Could you set down exactly the lines of the data below, starting at the one that holds "Camera space: +x" and ending at the one that holds "Reply with a", both included, and only those?

(Beginning of INFORMATION)

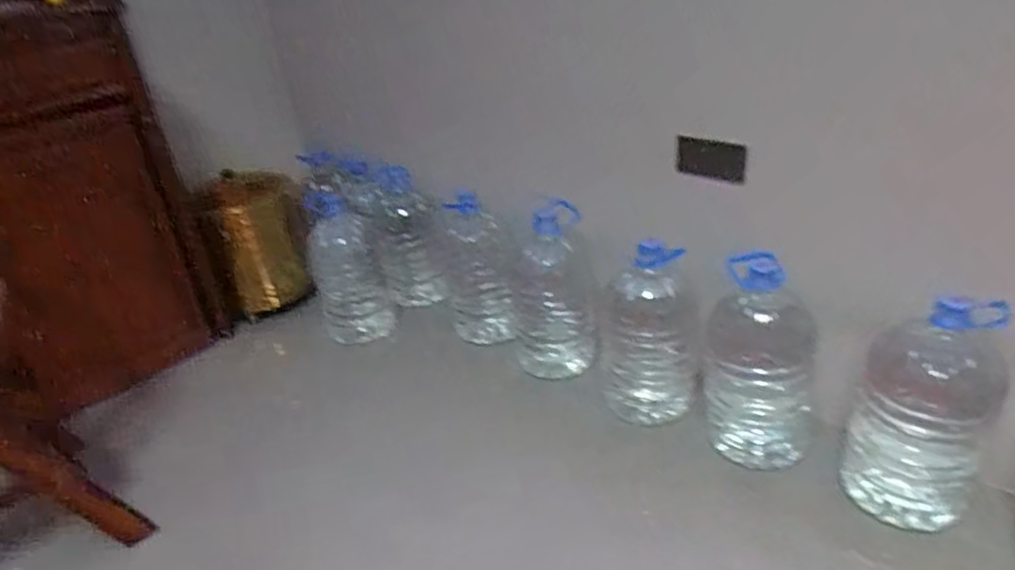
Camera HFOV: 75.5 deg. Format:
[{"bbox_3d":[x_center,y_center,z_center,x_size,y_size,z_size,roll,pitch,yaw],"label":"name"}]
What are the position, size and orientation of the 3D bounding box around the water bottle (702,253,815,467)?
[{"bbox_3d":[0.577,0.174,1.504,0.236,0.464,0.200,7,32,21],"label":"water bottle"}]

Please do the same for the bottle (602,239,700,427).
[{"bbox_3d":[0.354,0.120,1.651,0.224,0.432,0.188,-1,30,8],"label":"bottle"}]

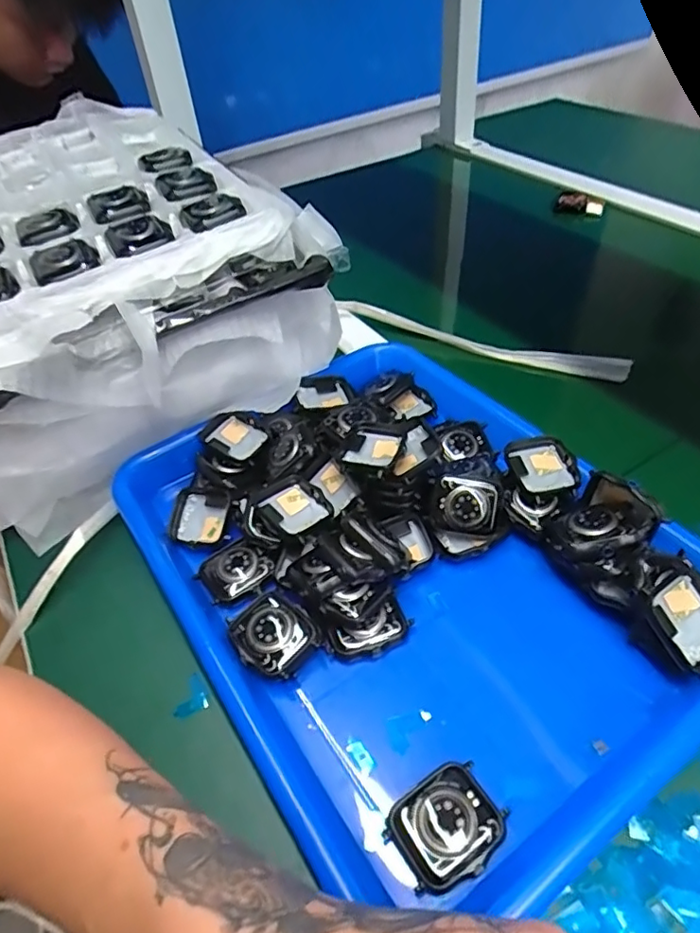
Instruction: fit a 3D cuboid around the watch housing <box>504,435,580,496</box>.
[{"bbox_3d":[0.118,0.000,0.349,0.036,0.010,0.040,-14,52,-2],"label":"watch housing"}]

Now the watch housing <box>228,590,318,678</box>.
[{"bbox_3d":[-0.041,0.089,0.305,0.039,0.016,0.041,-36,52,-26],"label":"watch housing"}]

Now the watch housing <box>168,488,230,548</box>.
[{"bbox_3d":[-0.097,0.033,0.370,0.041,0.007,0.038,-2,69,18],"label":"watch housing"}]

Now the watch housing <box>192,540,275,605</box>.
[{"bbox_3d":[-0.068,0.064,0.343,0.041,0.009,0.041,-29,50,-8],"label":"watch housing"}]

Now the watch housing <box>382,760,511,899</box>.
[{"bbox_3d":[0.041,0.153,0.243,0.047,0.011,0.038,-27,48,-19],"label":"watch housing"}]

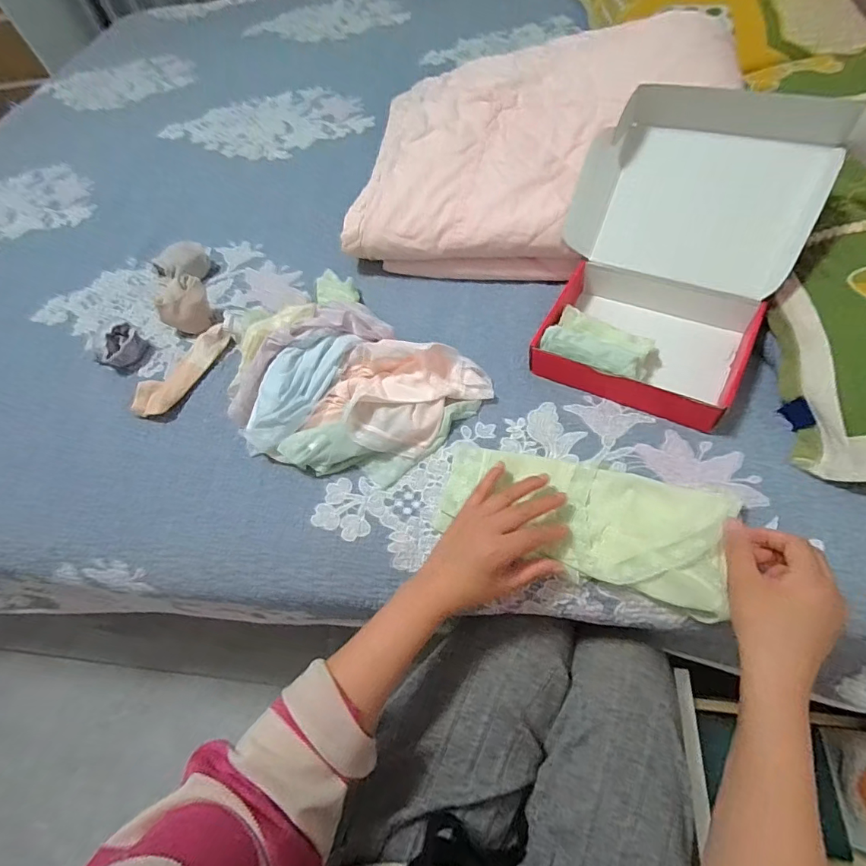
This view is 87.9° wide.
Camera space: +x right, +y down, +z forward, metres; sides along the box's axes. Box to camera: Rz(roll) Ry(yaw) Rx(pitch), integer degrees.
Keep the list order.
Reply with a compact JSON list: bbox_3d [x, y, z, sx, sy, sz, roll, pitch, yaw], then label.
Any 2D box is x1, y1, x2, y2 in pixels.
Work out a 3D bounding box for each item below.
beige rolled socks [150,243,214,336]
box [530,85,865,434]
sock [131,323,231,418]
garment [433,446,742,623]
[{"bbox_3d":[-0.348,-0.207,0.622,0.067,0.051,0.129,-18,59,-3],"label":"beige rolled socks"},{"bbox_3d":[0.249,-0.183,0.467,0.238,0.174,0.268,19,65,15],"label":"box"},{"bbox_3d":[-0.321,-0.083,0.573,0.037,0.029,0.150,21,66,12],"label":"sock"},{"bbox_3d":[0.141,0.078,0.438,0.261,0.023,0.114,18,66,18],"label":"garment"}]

(End of INFORMATION)
(Beginning of INFORMATION)

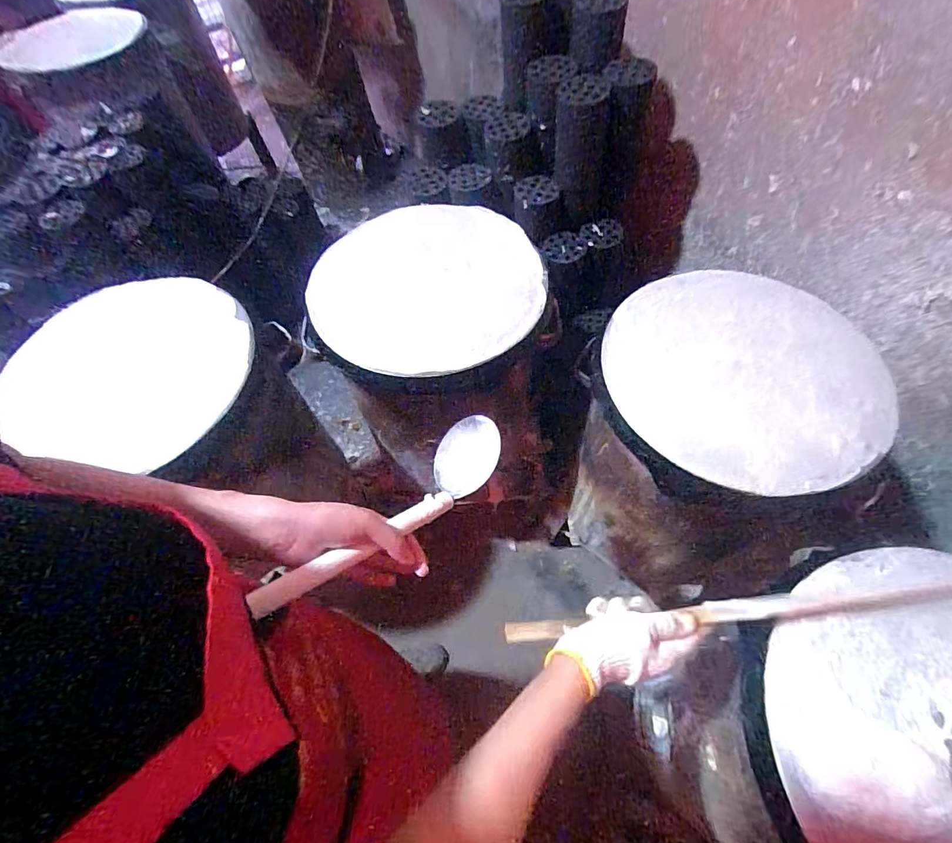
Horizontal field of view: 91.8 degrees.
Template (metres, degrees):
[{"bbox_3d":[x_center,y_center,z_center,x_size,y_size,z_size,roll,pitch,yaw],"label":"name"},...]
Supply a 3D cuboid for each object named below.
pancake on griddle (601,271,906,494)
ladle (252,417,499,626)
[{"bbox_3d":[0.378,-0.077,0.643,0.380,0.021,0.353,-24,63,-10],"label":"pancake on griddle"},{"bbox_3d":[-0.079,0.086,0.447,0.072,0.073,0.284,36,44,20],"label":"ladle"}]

(End of INFORMATION)

(ANSWER SECTION)
Camera space: +x right, +y down, +z forward, metres; sides along the box's axes. Box to camera: Rz(roll) Ry(yaw) Rx(pitch), integer degrees.
Keep the list order.
Reply with a compact JSON list: bbox_3d [x, y, z, sx, sy, sz, roll, pitch, yaw], then label.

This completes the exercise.